Live humbly appreciative.
Naaman’s servants went to him and said, “My father, if the prophet had told you to do some great thing, would you not have done it? How much more, then, when he tells you, ‘Wash and be cleansed’!” So he went down and dipped himself in the Jordan seven times, as the man of God had told him, and his flesh was restored and became clean like that of a young boy.
Then Naaman and all his attendants went back to the man of God. He stood before him and said, “Now I know that there is no God in all the world except in Israel. So please accept a gift from your servant.”
The prophet answered, “As surely as the Lord lives, whom I serve, I will not accept a thing.” And even though Naaman urged him, he refused.
“Go in peace,” Elisha said.
After Naaman had traveled some distance, Gehazi, the servant of Elisha the man of God, said to himself, “My master was too easy on Naaman, this Aramean, by not accepting from him what he brought. As surely as the Lord lives, I will run after him and get something from him.”
So Gehazi hurried after Naaman. When Naaman saw him running toward him, he got down from the chariot to meet him. “Is everything all right?” he asked.

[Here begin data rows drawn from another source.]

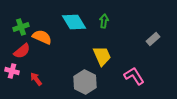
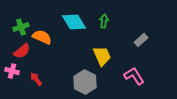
gray rectangle: moved 12 px left, 1 px down
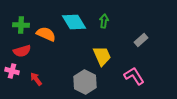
green cross: moved 2 px up; rotated 21 degrees clockwise
orange semicircle: moved 4 px right, 3 px up
red semicircle: rotated 24 degrees clockwise
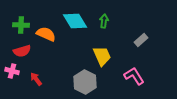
cyan diamond: moved 1 px right, 1 px up
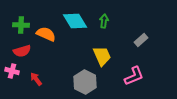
pink L-shape: rotated 100 degrees clockwise
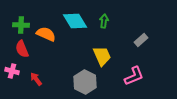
red semicircle: moved 2 px up; rotated 84 degrees clockwise
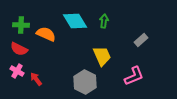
red semicircle: moved 3 px left; rotated 42 degrees counterclockwise
pink cross: moved 5 px right; rotated 16 degrees clockwise
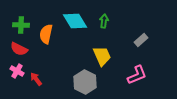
orange semicircle: rotated 102 degrees counterclockwise
pink L-shape: moved 3 px right, 1 px up
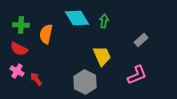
cyan diamond: moved 2 px right, 3 px up
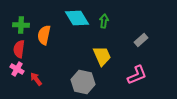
orange semicircle: moved 2 px left, 1 px down
red semicircle: rotated 72 degrees clockwise
pink cross: moved 2 px up
gray hexagon: moved 2 px left; rotated 15 degrees counterclockwise
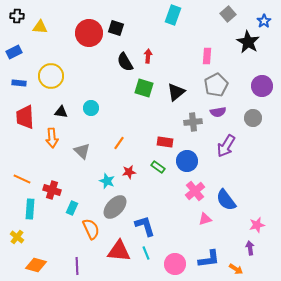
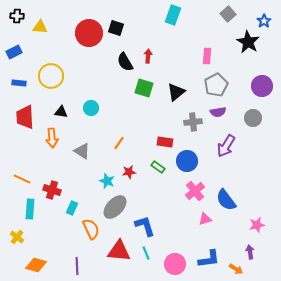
gray triangle at (82, 151): rotated 12 degrees counterclockwise
purple arrow at (250, 248): moved 4 px down
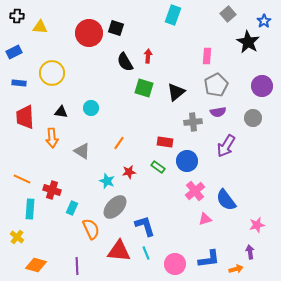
yellow circle at (51, 76): moved 1 px right, 3 px up
orange arrow at (236, 269): rotated 48 degrees counterclockwise
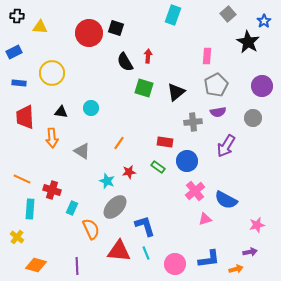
blue semicircle at (226, 200): rotated 25 degrees counterclockwise
purple arrow at (250, 252): rotated 88 degrees clockwise
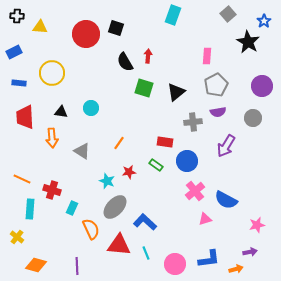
red circle at (89, 33): moved 3 px left, 1 px down
green rectangle at (158, 167): moved 2 px left, 2 px up
blue L-shape at (145, 226): moved 4 px up; rotated 30 degrees counterclockwise
red triangle at (119, 251): moved 6 px up
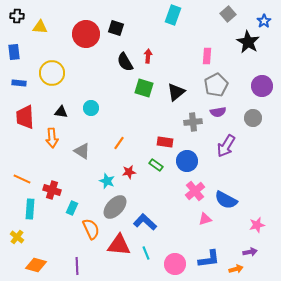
blue rectangle at (14, 52): rotated 70 degrees counterclockwise
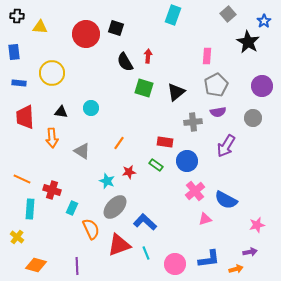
red triangle at (119, 245): rotated 25 degrees counterclockwise
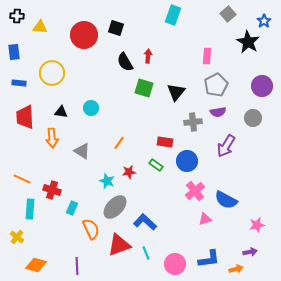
red circle at (86, 34): moved 2 px left, 1 px down
black triangle at (176, 92): rotated 12 degrees counterclockwise
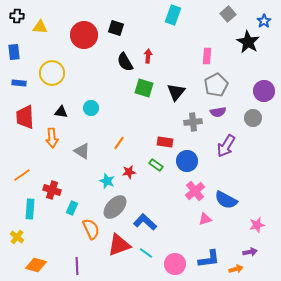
purple circle at (262, 86): moved 2 px right, 5 px down
orange line at (22, 179): moved 4 px up; rotated 60 degrees counterclockwise
cyan line at (146, 253): rotated 32 degrees counterclockwise
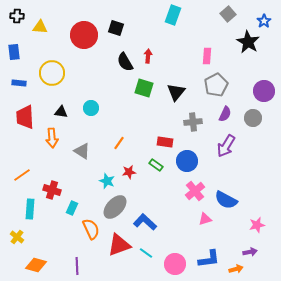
purple semicircle at (218, 112): moved 7 px right, 2 px down; rotated 56 degrees counterclockwise
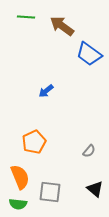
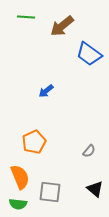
brown arrow: rotated 75 degrees counterclockwise
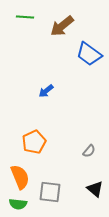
green line: moved 1 px left
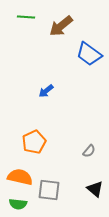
green line: moved 1 px right
brown arrow: moved 1 px left
orange semicircle: rotated 55 degrees counterclockwise
gray square: moved 1 px left, 2 px up
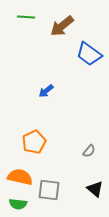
brown arrow: moved 1 px right
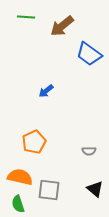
gray semicircle: rotated 48 degrees clockwise
green semicircle: rotated 66 degrees clockwise
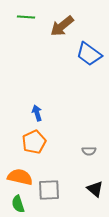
blue arrow: moved 9 px left, 22 px down; rotated 112 degrees clockwise
gray square: rotated 10 degrees counterclockwise
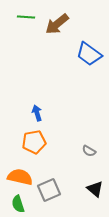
brown arrow: moved 5 px left, 2 px up
orange pentagon: rotated 15 degrees clockwise
gray semicircle: rotated 32 degrees clockwise
gray square: rotated 20 degrees counterclockwise
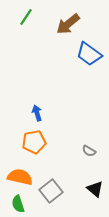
green line: rotated 60 degrees counterclockwise
brown arrow: moved 11 px right
gray square: moved 2 px right, 1 px down; rotated 15 degrees counterclockwise
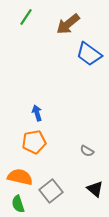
gray semicircle: moved 2 px left
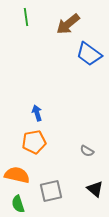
green line: rotated 42 degrees counterclockwise
orange semicircle: moved 3 px left, 2 px up
gray square: rotated 25 degrees clockwise
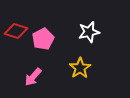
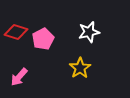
red diamond: moved 1 px down
pink arrow: moved 14 px left
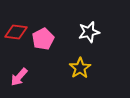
red diamond: rotated 10 degrees counterclockwise
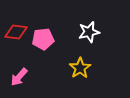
pink pentagon: rotated 20 degrees clockwise
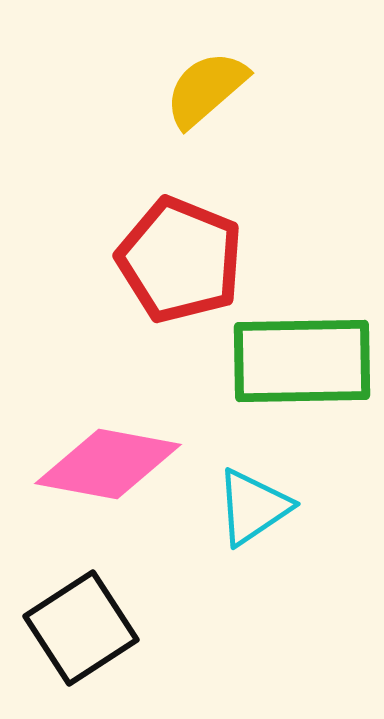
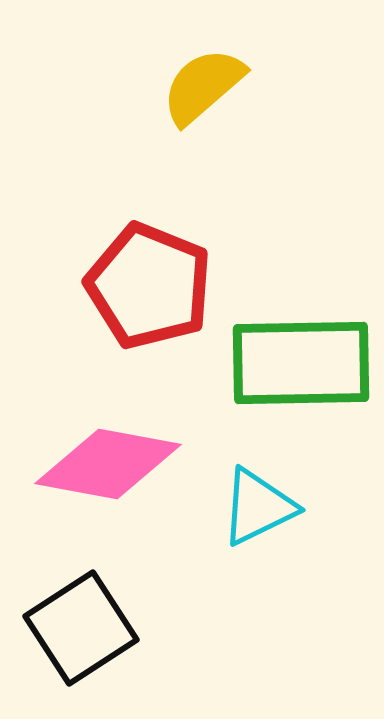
yellow semicircle: moved 3 px left, 3 px up
red pentagon: moved 31 px left, 26 px down
green rectangle: moved 1 px left, 2 px down
cyan triangle: moved 5 px right; rotated 8 degrees clockwise
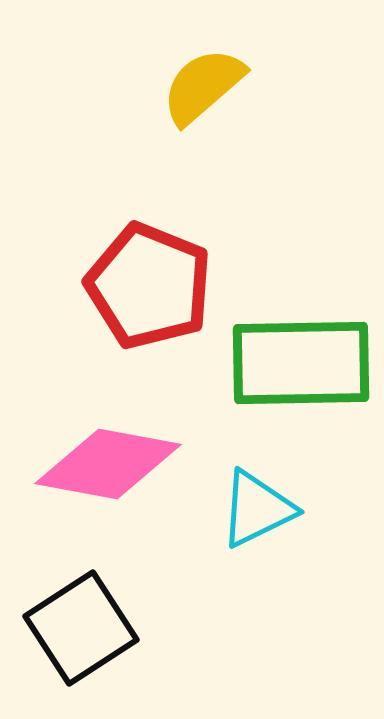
cyan triangle: moved 1 px left, 2 px down
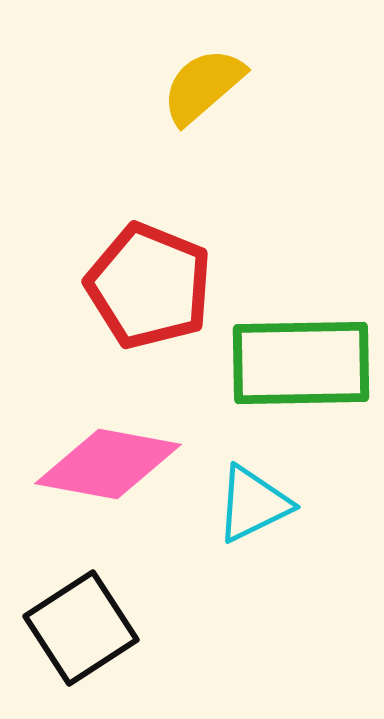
cyan triangle: moved 4 px left, 5 px up
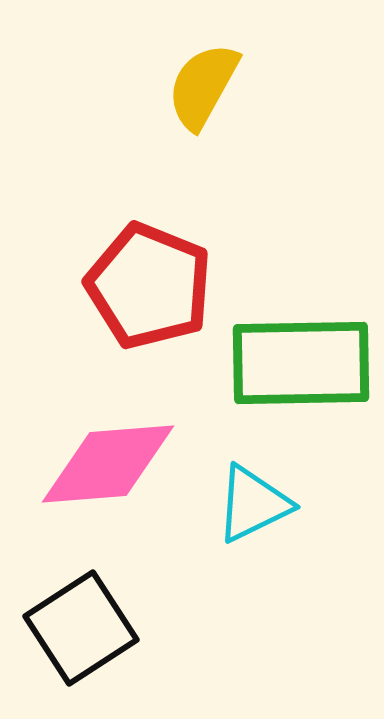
yellow semicircle: rotated 20 degrees counterclockwise
pink diamond: rotated 15 degrees counterclockwise
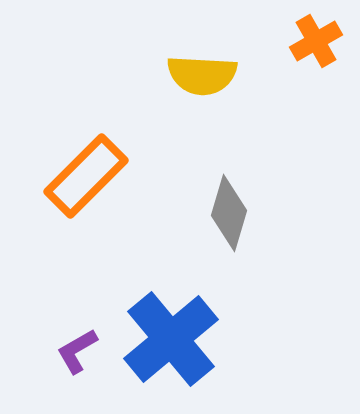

“Everything is all right,” Gehazi answered. “My master sent me to say, ‘Two young men from the company of the prophets have just come to me from the hill country of Ephraim. Please give them a talent of silver and two sets of clothing.’”
“By all means, take two talents,” said Naaman. He urged Gehazi to accept them, and then tied up the two talents of silver in two bags, with two sets of clothing. He gave them to two of his servants, and they carried them ahead of Gehazi. When Gehazi came to the hill, he took the things from the servants and put them away in the house. He sent the men away and they left.
When he went in and stood before his master, Elisha asked him, “Where have you been, Gehazi?”
“Your servant didn’t go anywhere,” Gehazi answered.
But Elisha said to him, “Was not my spirit with you when the man got down from his chariot to meet you? Is this the time to take money or to accept clothes—or olive groves and vineyards, or flocks and herds, or male and female slaves? Naaman’s leprosy will cling to you and to your descendants forever.” Then Gehazi went from Elisha’s presence and his skin was leprous—it had become as white as snow.